### EXERCISE INSTRUCTIONS
Filter the entries below, keeping every line that has the word "kategorii".

──────── EXERCISE DATA ────────

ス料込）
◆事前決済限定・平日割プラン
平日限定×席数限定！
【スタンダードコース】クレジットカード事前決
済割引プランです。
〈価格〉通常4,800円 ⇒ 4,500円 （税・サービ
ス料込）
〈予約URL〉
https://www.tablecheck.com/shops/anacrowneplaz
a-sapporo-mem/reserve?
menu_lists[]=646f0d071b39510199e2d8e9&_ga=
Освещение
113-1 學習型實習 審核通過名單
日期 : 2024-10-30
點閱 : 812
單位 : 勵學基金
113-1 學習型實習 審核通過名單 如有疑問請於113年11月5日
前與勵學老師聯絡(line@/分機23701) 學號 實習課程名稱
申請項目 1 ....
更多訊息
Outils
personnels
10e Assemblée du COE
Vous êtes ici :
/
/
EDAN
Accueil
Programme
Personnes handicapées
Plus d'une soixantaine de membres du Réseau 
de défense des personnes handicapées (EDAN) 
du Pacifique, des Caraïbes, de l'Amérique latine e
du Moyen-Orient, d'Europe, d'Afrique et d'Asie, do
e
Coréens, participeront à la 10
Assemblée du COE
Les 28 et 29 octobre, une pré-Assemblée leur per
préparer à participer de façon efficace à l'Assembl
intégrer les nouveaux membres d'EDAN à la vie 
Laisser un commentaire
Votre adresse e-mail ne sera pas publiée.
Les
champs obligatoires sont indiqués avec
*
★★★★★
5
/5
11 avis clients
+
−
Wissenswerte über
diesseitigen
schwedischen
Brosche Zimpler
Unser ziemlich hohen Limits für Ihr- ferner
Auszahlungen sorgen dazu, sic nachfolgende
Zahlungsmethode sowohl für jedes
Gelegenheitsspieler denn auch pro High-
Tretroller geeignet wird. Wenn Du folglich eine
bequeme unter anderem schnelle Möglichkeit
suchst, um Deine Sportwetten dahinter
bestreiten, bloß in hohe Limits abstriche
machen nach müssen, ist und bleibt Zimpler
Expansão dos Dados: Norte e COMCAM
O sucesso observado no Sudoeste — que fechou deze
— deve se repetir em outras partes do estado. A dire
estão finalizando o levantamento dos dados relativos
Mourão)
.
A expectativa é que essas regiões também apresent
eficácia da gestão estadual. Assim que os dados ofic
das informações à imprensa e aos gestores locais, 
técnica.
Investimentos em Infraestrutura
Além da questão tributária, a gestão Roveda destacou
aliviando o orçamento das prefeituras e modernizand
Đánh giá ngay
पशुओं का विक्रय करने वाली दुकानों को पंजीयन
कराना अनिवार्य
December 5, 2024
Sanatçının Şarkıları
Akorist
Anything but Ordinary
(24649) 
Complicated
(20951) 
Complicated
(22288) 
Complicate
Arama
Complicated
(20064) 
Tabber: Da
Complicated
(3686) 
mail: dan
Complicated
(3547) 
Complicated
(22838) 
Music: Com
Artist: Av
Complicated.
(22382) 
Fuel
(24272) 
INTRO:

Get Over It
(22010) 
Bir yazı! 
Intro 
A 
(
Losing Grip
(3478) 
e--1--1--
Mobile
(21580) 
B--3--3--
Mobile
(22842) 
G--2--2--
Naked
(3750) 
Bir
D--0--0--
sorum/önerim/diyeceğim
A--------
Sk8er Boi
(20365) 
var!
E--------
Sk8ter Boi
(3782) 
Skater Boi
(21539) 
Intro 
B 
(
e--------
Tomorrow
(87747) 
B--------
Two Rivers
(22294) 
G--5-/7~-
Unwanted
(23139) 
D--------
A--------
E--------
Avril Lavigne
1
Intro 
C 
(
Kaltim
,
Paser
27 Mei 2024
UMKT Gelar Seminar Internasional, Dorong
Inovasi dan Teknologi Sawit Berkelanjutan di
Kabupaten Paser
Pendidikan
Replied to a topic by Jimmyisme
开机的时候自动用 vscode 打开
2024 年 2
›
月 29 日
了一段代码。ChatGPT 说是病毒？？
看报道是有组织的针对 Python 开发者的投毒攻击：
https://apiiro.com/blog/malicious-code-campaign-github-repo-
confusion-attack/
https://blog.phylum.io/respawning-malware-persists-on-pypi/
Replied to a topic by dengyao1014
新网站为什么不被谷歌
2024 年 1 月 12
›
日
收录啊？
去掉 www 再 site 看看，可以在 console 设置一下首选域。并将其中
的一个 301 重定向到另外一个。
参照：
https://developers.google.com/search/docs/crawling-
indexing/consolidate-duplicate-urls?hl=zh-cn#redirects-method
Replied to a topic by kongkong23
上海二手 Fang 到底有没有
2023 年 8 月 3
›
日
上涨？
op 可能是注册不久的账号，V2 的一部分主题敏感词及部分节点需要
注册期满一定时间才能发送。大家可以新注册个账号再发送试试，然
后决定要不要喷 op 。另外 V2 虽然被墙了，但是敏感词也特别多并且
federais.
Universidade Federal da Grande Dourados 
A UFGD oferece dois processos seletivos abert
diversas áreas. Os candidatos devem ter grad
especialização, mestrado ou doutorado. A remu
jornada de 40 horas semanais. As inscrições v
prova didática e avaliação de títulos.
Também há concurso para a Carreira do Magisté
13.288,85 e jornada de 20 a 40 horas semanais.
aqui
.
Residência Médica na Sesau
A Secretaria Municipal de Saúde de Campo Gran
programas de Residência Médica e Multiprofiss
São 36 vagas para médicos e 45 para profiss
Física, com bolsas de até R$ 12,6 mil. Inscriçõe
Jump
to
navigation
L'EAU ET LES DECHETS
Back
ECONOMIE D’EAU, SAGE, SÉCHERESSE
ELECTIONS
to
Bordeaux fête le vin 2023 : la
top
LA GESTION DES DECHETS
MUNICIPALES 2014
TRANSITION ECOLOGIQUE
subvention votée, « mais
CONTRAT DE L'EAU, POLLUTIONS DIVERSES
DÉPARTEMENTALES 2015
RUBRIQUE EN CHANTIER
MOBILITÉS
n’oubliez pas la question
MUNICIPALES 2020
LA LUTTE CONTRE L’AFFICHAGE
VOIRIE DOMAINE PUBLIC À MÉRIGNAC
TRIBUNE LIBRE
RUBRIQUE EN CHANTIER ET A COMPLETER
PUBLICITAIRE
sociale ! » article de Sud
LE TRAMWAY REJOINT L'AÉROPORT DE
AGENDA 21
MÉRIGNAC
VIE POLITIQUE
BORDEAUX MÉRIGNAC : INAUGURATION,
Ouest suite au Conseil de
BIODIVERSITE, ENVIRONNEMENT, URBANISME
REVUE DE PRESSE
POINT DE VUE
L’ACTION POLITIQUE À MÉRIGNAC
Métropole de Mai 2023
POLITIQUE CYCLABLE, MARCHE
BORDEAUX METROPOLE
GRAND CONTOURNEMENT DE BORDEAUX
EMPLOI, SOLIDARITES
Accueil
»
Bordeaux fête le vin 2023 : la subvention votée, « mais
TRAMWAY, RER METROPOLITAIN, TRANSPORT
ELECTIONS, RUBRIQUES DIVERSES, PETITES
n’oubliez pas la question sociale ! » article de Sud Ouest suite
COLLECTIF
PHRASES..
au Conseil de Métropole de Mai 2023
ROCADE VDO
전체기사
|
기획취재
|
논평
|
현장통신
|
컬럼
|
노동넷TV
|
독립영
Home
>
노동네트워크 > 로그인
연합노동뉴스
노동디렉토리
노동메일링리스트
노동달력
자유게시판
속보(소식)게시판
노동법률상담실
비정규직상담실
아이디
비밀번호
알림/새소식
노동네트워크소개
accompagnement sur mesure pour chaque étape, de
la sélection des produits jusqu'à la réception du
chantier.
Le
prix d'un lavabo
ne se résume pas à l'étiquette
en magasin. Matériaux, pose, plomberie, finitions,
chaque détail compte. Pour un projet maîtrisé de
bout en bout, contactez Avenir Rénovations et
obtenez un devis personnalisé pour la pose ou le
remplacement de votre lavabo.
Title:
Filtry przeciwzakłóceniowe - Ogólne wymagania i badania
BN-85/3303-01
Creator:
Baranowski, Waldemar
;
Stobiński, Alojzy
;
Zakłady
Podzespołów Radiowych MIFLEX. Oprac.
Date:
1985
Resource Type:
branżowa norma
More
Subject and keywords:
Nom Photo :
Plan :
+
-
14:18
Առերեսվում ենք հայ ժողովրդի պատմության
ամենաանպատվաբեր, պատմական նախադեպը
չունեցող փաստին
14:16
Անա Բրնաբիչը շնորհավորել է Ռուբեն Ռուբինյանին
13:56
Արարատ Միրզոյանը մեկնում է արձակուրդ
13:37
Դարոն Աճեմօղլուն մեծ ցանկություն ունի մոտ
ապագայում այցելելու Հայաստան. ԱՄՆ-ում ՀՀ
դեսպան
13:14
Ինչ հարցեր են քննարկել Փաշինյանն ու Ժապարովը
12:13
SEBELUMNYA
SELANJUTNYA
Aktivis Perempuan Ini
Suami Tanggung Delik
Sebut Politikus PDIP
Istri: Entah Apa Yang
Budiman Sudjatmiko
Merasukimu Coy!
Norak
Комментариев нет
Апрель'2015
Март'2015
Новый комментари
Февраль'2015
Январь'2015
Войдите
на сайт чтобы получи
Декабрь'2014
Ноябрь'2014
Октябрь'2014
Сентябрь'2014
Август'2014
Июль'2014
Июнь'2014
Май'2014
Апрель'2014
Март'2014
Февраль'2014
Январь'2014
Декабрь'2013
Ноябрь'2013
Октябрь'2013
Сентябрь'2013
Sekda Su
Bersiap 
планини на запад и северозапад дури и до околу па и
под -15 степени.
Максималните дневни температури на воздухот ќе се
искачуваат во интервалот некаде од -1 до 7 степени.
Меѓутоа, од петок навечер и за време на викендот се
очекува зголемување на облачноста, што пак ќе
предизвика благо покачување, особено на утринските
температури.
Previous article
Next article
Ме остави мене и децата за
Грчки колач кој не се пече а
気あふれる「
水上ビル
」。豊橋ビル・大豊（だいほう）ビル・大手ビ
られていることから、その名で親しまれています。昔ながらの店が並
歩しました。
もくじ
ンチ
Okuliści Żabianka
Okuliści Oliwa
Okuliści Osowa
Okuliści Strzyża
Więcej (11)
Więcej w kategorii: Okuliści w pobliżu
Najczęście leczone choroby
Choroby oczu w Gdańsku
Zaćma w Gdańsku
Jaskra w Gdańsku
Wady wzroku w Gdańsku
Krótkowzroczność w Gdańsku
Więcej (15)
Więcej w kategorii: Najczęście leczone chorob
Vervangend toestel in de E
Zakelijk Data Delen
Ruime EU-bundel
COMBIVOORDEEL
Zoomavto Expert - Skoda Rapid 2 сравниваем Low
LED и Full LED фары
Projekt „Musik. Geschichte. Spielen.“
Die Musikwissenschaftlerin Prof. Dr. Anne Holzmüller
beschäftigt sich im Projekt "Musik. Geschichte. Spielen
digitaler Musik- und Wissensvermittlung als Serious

────────

### FINISHED EXERCISE
Więcej w kategorii: Okuliści w pobliżu
Więcej w kategorii: Najczęście leczone chorob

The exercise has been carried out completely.